Blog de Carlos J. García

El bien común que nadie quiere

No creo que sea tan difícil como pueda parecer disponer de una definición del principio real del bien.

En un gran sistema universal caracterizado por hacer posible la existencia de algo real, frente a su contrario, el bien consiste en que, efectivamente, haya algo en vez de nada y en que, todos aquellos factores que lo hacen posible, sigan estando presentes en él.

Así, todo cuanto contribuya a que eso sea así, será bueno; cuanto vaya en su contra, será malo; y no será, ni de un modo, ni del otro, cuanto carezca de significado en tales sentidos.

Dicho esto, en cuanto al principio universal del bien, cabe plantearse qué puede ocurrir cuando, en vez de considerar dicho sistema de referencia, que es el mayor de cuantos conocemos, tratemos de especificar el bien en sistemas menor tamaño.

En tal sentido, podemos preguntarnos por el bien de una persona determinada; por una parte de ella; por algo que se relacione directamente con su existencia; por una simple acción que pueda hacer; por el bien de una pareja; por el de varias personas o un grupo; por el de un país…

La especificación de cuál sea el bien en cada uno de esos sistemas, en unas determinadas circunstancias, remitirá a que exista eso real en que consista el objeto que se considere, y a la permanencia de las condiciones que lo hagan posible.

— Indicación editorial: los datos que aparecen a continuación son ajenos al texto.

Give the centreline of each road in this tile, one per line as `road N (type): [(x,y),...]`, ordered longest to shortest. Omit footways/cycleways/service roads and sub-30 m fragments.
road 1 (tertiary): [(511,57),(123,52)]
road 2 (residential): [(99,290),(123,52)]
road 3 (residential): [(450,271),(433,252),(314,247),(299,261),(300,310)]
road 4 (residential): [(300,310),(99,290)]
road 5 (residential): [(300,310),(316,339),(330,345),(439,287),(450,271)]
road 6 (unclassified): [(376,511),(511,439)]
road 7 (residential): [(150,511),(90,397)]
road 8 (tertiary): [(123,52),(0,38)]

Ahora bien, el universo es un gigantesco sistema de existentes, relacionados entre sí, con una mayor o menor vinculación entre ellos, y en cierto grado, todos dependen de todos en diferentes medidas.

De hecho, considerar a uno de los existentes, como si fuera algo totalmente  aislado del resto, conduce, inevitablemente al absurdo.

Así, cuando alguien analiza, juzga o decide, cuál es su verdadero bien, en cualquier situación que considere, para no equivocarse demasiado tendría que tomar en cuenta un sistema de referencia existencial más amplio que él mismo: el de todo aquello que hace posible su propia existencia, ya esté dentro o fuera de él mismo.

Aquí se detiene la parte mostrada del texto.